In the passage on EA below, what online platform is EA's Origin said to be modeled after?
___ Exercise passage ___
Its catalogue includes best-selling franchises such as Battlefield or The Sims, though the prize assets remain the unparalleled EA Sports series, with exclusive rights to design and distribute games for each professional sports leagues (FIFA, NFL, etc.) on a yearly basis.
Some years ago, video gaming companies were universally regarded as poor investments, unless one could find them trading at extremely depressed valuations. On top of a hyper-competitive, fragmented industry, shelf lives were limited and publishers faced difficulties to amortize their ever-inflating development costs.
But the industry underwent consolidation and a few major players — heavyweights such as EA, Activision Blizzard or TakeTwo in the U.S.; Paradox or Ubisoft in Europe; Tencent and Netease in China — now control sanctuarized market shares. Meanwhile, vertical integration from game design to distribution enabled them to achieve meaningful economies of scale.
EA's widely diversified catalogue reduces its dependence upon one or two blockbusters — the traditional hit-or-miss paradigm of the entertainment business — even though the FIFA and Madden series carry most of the freight. The company has scores of financially impressive franchises, some of which have been monetized for decades.
Yet it is true that the company showed unconvincing abilities to invent new genres — unlike TakeTwo or Paradox — somehow lagging in terms of innovation. In addition, several franchises — such as Sim City and Need for Speed — could best be described as undermonetized, although they still enjoy great mindshare among gamers, leaving interesting call options for the future.
Of course, e-sports and the related gambling business are huge avenues for growth if publishers succeed at deploying the right platforms to the right audiences. With its stellar capitalization and sports-oriented IP, EA competes from a position of strength.
So far the EA Sports series have warranted sticky, predictable revenues. As long as the company continues to outbid competitors at securing exclusive licenses, it will maintain its sizable competitive advantage. Here, too, a superior capitalization — doubled with a well-established reputation — comes across as decisive.
Distribution has moved from physical stores to online platforms offering downloadable contents on demand, like EA's Origin modeled after the highly ubiquitous Steam, owned and operated by Valve. Lower distribution costs on top of new opportunities in monetizing plugs-ins and add-ons have produced a huge impact on margins, shelf lives and total revenue streams derived from games.
___ Dataset records ___
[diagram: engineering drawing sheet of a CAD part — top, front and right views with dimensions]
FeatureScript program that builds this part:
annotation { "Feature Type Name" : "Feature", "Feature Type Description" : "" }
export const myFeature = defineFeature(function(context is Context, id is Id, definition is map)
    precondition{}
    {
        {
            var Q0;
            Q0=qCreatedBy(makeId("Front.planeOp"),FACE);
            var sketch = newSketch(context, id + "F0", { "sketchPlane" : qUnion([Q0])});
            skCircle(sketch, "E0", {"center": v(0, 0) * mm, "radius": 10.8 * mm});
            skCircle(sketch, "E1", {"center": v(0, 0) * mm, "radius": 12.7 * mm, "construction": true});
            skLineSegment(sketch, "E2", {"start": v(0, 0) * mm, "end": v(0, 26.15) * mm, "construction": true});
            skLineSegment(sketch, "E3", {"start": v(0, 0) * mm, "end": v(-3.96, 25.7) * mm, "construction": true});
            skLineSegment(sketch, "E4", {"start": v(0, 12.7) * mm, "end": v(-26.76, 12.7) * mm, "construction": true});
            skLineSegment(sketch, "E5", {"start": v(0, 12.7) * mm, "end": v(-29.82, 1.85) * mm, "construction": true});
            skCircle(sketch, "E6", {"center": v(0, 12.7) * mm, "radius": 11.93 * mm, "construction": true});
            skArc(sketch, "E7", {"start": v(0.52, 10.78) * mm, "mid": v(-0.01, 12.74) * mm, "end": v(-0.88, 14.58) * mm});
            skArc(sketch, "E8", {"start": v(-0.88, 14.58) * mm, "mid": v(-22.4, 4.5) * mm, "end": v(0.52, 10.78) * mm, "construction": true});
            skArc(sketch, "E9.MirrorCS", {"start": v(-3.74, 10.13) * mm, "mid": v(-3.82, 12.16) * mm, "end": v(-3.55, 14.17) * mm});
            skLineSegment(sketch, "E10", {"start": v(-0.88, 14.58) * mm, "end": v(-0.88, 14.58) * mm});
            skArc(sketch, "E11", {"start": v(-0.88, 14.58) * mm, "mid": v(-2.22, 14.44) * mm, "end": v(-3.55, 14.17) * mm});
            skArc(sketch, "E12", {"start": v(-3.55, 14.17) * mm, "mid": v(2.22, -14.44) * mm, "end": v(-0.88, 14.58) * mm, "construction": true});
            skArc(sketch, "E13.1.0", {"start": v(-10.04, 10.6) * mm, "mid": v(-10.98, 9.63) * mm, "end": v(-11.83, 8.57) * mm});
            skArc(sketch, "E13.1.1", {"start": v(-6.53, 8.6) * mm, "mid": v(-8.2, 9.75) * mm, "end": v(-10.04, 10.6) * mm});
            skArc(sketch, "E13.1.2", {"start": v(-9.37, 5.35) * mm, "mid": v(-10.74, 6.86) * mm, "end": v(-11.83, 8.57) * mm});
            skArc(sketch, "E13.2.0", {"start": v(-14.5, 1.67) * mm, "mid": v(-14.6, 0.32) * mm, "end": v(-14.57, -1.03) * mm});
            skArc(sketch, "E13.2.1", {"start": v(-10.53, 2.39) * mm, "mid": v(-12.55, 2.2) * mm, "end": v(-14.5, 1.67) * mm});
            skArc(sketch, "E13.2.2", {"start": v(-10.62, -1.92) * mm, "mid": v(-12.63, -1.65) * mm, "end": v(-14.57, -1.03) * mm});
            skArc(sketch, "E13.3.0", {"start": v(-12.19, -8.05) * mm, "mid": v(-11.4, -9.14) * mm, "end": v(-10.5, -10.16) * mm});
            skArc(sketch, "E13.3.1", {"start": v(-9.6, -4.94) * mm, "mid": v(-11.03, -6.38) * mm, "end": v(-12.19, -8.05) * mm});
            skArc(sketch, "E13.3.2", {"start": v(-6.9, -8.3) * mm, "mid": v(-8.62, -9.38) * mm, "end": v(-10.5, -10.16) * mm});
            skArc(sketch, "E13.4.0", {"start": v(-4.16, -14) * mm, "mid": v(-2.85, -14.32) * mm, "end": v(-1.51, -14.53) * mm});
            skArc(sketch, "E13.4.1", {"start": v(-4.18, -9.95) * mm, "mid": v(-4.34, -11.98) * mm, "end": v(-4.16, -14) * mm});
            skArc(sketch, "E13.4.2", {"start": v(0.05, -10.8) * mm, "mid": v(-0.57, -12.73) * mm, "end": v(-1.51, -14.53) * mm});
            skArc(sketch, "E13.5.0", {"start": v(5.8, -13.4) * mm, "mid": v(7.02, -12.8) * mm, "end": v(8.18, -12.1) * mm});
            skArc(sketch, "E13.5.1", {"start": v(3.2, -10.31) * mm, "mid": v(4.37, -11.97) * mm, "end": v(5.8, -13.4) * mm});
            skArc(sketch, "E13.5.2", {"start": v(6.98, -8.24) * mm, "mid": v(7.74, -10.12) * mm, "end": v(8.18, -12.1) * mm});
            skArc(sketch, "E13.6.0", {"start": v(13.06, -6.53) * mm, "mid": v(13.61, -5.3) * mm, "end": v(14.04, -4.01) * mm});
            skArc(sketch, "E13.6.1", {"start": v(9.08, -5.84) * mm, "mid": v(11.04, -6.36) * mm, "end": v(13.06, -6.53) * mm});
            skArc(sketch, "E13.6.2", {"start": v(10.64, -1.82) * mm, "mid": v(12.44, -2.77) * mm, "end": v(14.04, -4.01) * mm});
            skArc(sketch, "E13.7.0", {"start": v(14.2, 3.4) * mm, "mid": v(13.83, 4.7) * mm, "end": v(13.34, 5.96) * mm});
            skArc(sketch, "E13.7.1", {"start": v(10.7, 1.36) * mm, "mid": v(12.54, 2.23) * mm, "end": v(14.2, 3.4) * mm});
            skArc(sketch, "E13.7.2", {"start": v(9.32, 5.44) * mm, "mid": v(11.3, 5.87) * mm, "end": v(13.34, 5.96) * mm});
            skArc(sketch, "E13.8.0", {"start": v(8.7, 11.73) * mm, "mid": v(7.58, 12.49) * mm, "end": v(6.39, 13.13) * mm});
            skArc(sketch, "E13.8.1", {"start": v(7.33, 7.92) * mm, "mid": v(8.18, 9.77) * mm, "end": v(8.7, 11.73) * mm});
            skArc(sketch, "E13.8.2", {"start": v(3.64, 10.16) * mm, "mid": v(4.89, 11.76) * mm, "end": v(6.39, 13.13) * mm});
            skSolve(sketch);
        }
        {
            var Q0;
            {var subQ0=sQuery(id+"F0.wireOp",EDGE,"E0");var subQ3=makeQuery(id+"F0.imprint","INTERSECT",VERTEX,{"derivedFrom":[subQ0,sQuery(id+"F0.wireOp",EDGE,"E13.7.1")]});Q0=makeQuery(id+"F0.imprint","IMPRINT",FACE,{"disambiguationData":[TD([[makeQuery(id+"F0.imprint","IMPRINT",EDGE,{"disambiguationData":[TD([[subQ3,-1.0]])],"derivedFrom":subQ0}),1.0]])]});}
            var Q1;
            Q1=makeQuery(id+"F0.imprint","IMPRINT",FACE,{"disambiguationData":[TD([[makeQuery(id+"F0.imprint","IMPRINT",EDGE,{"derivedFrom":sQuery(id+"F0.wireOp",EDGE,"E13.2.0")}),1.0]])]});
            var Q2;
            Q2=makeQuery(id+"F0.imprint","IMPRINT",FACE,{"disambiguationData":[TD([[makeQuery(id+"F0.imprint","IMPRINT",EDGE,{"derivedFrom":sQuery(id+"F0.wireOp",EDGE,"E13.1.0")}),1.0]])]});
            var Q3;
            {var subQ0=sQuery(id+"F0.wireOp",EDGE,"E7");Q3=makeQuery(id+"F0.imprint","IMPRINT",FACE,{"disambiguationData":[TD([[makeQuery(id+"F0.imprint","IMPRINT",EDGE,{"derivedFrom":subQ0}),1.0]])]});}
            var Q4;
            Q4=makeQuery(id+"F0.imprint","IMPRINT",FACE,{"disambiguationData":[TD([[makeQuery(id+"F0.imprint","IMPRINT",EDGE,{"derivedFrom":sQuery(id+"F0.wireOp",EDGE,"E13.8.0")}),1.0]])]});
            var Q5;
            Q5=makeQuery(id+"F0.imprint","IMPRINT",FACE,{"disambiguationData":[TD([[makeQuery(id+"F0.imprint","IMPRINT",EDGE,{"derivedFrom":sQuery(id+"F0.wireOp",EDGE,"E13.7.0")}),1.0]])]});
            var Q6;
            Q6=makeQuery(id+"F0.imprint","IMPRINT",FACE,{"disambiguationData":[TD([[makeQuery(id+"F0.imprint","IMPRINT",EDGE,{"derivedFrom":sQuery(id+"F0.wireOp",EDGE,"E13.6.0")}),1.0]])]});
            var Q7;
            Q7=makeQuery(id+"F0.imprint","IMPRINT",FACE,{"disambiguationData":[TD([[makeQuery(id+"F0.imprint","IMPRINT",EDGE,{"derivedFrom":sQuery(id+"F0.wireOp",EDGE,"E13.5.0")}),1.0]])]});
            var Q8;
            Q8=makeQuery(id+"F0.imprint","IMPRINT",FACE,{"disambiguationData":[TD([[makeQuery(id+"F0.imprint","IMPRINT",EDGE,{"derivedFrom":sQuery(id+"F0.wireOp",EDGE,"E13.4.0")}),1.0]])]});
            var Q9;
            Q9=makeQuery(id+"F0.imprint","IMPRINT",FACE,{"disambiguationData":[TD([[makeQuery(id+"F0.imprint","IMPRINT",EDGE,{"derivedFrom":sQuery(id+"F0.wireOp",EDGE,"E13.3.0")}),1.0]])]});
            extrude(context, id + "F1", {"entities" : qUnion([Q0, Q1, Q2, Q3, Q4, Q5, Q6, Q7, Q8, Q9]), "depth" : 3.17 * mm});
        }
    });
___
- _Exercise response_: Origin is modeled after Steam, which is owned and operated by Valve.